If Poland has a national beer style, it is Baltic porter. The style’s history is rooted there, and many Polish breweries large and small produce one. Poland even has an annual Baltic Porter Day—usually the third Saturday in January—celebrated by a growing number of bars and breweries.
Go to Poland and visit any corner store, and you are likely to find high-gravity porters on the shelves right next to those pale lagers. They may or may not have the word “Baltic” (or Bałtycki) attached; Poland is a Baltic country, after all, so that part is obvious. (In fact it was well-traveled British beer writer Michael Jackson who first gave them the “Baltic” designation, to distinguish them from the porters he knew back home.)
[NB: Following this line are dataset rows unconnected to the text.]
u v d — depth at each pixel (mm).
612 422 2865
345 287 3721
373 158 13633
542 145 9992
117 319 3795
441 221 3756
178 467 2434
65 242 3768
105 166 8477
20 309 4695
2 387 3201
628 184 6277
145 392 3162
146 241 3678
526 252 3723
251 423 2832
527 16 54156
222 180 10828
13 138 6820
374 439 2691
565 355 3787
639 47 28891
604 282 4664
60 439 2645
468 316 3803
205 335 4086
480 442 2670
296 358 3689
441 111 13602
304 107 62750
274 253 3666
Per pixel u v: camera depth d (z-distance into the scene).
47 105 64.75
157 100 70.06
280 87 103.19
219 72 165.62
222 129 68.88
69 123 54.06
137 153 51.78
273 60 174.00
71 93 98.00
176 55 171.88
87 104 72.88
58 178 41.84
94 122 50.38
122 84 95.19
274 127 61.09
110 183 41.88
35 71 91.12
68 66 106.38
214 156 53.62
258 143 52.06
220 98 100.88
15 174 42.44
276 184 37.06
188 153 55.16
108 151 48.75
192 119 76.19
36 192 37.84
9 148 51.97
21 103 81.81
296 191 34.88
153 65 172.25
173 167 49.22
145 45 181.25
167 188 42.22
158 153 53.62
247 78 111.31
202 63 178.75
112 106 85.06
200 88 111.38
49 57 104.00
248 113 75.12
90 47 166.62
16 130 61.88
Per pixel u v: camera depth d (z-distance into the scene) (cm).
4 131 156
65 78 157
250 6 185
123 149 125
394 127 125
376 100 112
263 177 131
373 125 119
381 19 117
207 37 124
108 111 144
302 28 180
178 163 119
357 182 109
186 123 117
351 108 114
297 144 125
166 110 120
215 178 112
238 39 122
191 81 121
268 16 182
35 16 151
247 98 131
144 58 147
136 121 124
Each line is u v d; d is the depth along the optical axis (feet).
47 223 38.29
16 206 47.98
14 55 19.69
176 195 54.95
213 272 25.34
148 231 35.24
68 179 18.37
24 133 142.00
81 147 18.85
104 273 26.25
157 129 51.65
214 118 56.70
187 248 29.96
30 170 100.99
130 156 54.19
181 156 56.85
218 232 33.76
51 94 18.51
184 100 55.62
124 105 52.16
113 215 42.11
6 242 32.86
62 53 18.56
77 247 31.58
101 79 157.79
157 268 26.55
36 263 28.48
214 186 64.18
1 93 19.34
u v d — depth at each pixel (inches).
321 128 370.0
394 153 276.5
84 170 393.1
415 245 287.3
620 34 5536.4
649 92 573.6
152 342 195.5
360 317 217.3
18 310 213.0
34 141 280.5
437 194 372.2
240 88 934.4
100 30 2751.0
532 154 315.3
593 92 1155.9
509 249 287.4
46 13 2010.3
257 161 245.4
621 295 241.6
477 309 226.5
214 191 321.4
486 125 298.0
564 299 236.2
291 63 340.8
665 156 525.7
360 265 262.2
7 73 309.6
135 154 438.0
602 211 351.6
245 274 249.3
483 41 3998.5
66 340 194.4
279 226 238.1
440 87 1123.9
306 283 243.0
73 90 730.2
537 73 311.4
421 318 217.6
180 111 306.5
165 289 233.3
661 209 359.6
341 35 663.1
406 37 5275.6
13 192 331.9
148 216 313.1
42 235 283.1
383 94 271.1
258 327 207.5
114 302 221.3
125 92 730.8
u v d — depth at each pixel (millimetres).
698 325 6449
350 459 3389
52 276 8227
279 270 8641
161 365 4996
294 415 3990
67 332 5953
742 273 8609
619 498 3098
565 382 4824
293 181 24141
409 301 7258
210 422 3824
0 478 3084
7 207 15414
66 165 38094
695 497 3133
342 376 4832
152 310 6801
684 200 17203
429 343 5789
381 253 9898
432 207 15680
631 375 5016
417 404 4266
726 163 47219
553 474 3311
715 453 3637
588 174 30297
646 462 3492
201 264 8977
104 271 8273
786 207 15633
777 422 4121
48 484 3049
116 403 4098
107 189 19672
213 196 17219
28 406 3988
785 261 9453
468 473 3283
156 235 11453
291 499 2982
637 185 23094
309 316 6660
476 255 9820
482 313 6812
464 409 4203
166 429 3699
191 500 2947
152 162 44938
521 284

Baltic porter in Poland tends to be bigger and thicker than American-brewed examples. Maybe it’s because our own brewers have emulated “lighter” examples from other countries in the region; or maybe it’s because they have emulated each other without really knowing the source material. Either way, Poland kept alive its tradition of the weightier beers that evolved from British-style strong porter and imperial stout. Notably, that tradition survived the Communist years; the classic Żywiec Porter, for example, is 9.5 percent ABV, brewed since 1881. Often the bottles proudly boast of their degrees Plato, similar to how American IPA brewers once boasted about IBUs. That gravity score is a way to communicate the beer’s body and richness to drinkers.